Newsom’s California High-Speed ​​Rail Lie

Governor Gavin Newsom’s speech for $4.2 billion in public funding for high-speed rail is a big lie.

“Let’s get the job done. Let’s finish the Central Valley component,” Newsom said during a visit to the Bay Area last week to push his budget plan. “The voters have set aside the money for this purpose, I want to pull those dollars out of Proposition 1A and finish this job. Do it quickly and wisely.

Let’s be clear: this is not what Californians approved in 2008.

If Newsom really believes his assertion about voters’ desires, then he should ask them. Let’s put high-speed rail back on the ballot with realistic independent cost estimates, timelines, and environmental analyzes and see what California voters really think.

Newsom knows that would be a losing business.

In 2008, when voters approved nearly $10 billion in government bond financing, they were promised high-speed trains traveling at over 200 mph from San Diego to San Francisco and Sacramento at a cost of $45 billion. From last year, the estimate had jumped to $83 billion and maybe up to $100 billion, but just for a system from San Francisco to Anaheim.

Newsom knows the state cannot deliver the promised system to voters. “Right now,” Newsom said in his 2019 State of the State address, “there is simply no way to get from Sacramento to San Diego, let alone from San Francisco to LA .”
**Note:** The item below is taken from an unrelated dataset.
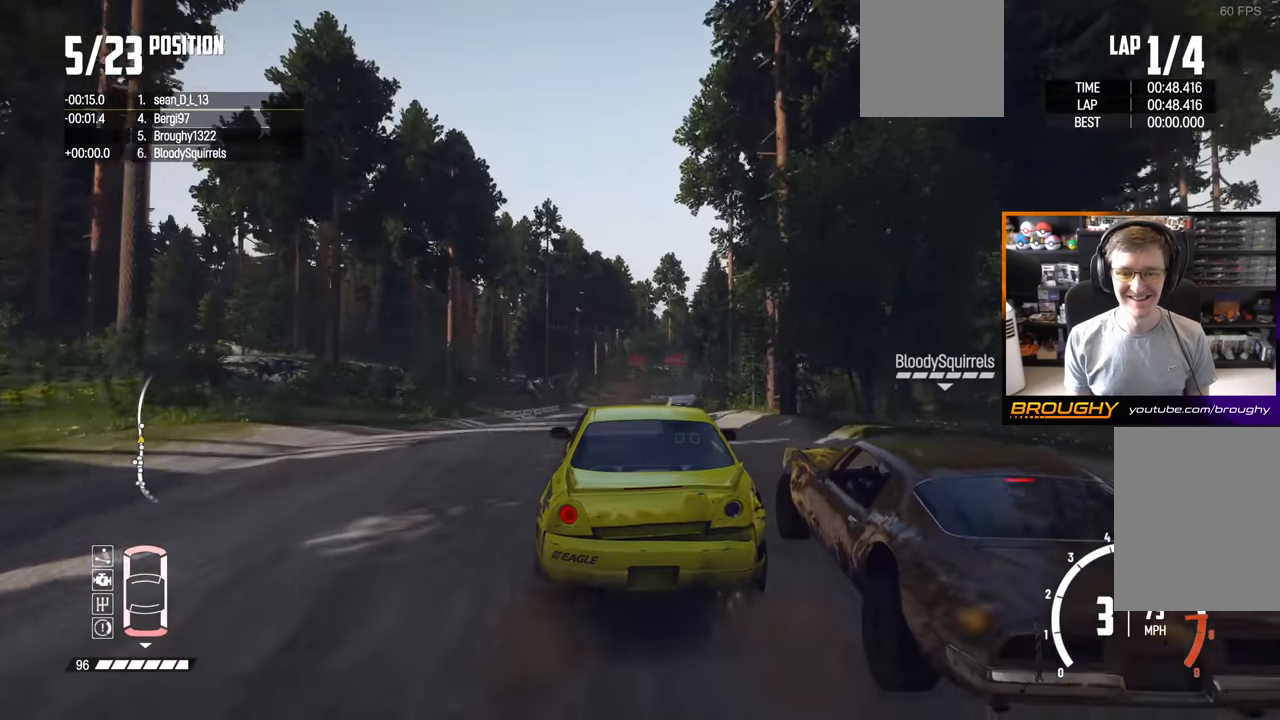
{"buttons": ["R2"], "left_stick": "center", "right_stick": "center", "events": []}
Newsom has since flip-flopped. But nothing else has changed. There has never been enough money and there never will be. And if voters had been told the truth at the time, they would never have approved of California’s bullet train to nowhere.

The governor now wants the latest voter-approved money to “finish the Central Valley component.” It’s just a 171 mile segment from Merced to Bakersfield. And the $4.2 billion Newsom wants won’t even be enough to complete that $22 billion segment.

After that, so what? Californians were told that the private sector would invest. This is not the case. Californians were told federal funding would fill the gap. It is a chimera. Even with a Democratic administration in Washington and the passage of a trillion-dollar infrastructure package, there is only the possibility of a net federal money for California’s high-speed rail.

It has been more than 13 years since voters passed Proposition 1A. Had they been told that the money they approved would at best improve rail service in the Central Valley, the measure would have been resoundingly rejected. Voters were misled and now Newsom is doubling down on the lie.

Fortunately, the governor cannot spend the remaining $4.2 billion in voter-approved money without the consent of the Legislative Assembly. And, so far, lawmakers, including from Newsom’s own party, are reluctant.

The high-speed train is an attractive concept. But, as the lack of private investment shows, this will never happen. And, without substantial traffic, it is not clear at all that it will reduce greenhouse gas emissions.

It’s time to end this mess. Or at least ask voters if they want to keep throwing good money after bad.